A popular German saying translates to “breakfast like an emperor, lunch like a king, and dine like a beggar.” German cuisine varies according to region. The southern areas of the nation share a culinary culture with Switzerland and Austria. Pork, beef, and poultry are the main source of protein consumption. Meat is often eaten in sausage form. Germany produces more than 1,500 varieties of sausage. You would have to try one kind of German bread per day for almost a whole year in order to be able to taste them all! There are over 300 different kinds of bread in Germany. 
With Germany's newly established comprehensive system of social security, the country continues to develop a very desirable higher standard of living. Germany holds a key position in European affairs as the government strives to perpetually strengthen international relations. Germany is recognized as a leader in many scientific and technological advancements.

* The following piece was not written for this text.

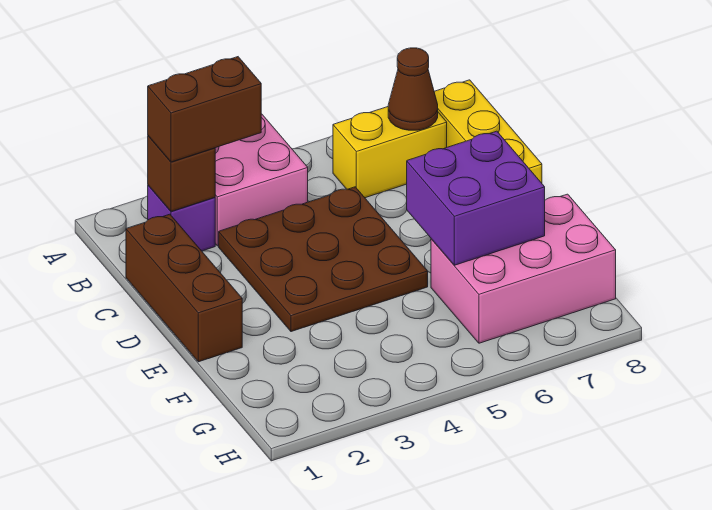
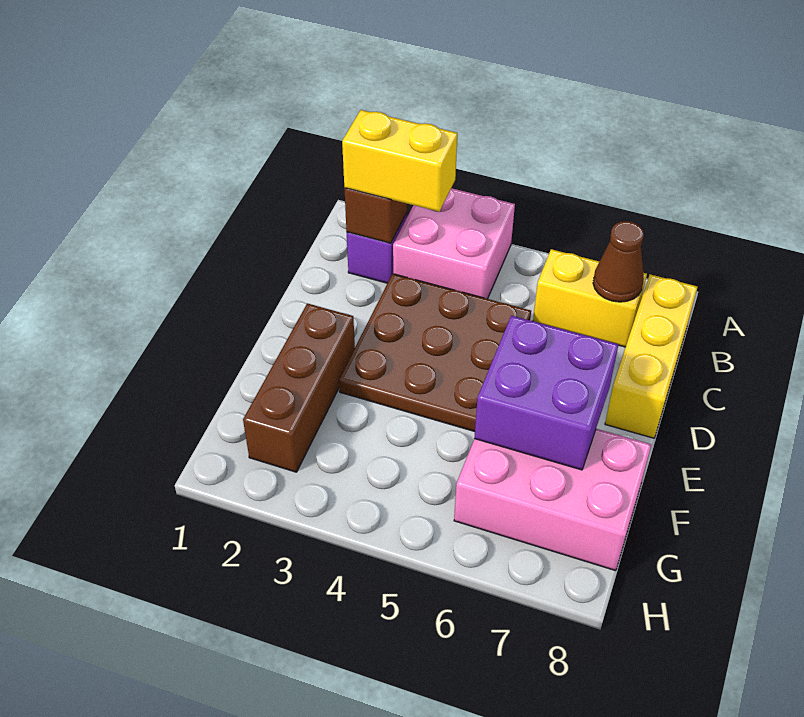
brown brick B2:B3 level 3 -> yellow brick B2:B3 level 3
brown brick C1:E1 level 1 -> brown brick E2:G2 level 1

Weimar, Germany: A city of culture

Weimar, Germany is best known for its cultural heritage. Located in the federal state of Thuringia southwest of Leipzig, Weimar dates back as far as the year 889. The city previously served as the capital of the Grand Duchy of Saxe-Weimar. Weimar is historically recognized as the locaton of the signing of Germany’s first democratic constitution following World War I, lending its name to the Weimar Republic period of German politics (1918 – 1933). The city was also the focal point of the German Enlightenment and the home of Goethe and Schiller, the prime authors of the literary genre of Weimar Classicism. Additionally, Weimar is the birthplace of the Bauhaus fine arts movement, founded in 1919 by artists Walter Gropius, Wassily Kandinsky, Paul Klee, Oskar Schlemmer, and Lyonel Feininger. Weimar is home to Germany’s most important musical and theatrical venue, the Deutsche National Theater and Staatskapelle Weimar. The twin institution, consisting of the German National Theater and the symphony orchestra Staatskapelle Weimar, operates a total of six stages throughout the city, hosting touring orchestras and theater companies from throughout the world. Throughout the years, many of Weimar’s historical landmarks have become designated UNESCO World Heritage Sites. Weimar was even selected by the European Council of Ministers in 1999 as the European Capital of Culture.